As I drive back to Dovie’s, my mind is crammed with memories. I want to talk about my days in the camp, the meals similar to tonight’s that I enjoyed in the billets, the tales of anguish I heard from many of the refugees, the excruciating heat, the respite at the beach in Morong, the walks in the neighborhoods, and the thrill of hearing a student pronounce a word correctly in English. My memories take me to the administration building, where we teachers often sat at tables under a fan that never provided enough cool air.

As Beanie studies her fingernails, I say, “We used to have staff meetings each Tuesday afternoon.

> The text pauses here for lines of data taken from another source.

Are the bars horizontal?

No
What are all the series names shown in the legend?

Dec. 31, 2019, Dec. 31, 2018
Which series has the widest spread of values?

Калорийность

They went on for hours because our director, Dr. Rogers, loved to tell us how we needed to be extra careful about the New People’s Army hiding in the brush.” Nearing Dovie’s neighborhood, I continue, “Once a group of us wanted to go to Mindanao for a vacation, but he stopped our plans, saying that area of the country was no place for Americans because of the NPA’s activity being heavy in that region.” Shuddering, I wonder why I’m thinking of this military wing of the Communist Party on a night like this. As Dovie has been known to say, our minds can be strange places.

Beanie is still thinking about the meal served to us at Saigon Bistro. She says, “My ancestors are Chinese, but I don’t care much for their food.”

The next day I set out to leave early. I told Mom I’d be back at the shop by noon. Natasha will need to go to her office, unable to cover for me. When the clock radio alarm goes off, I feel it is one of those mornings that I could literally sleep until noon.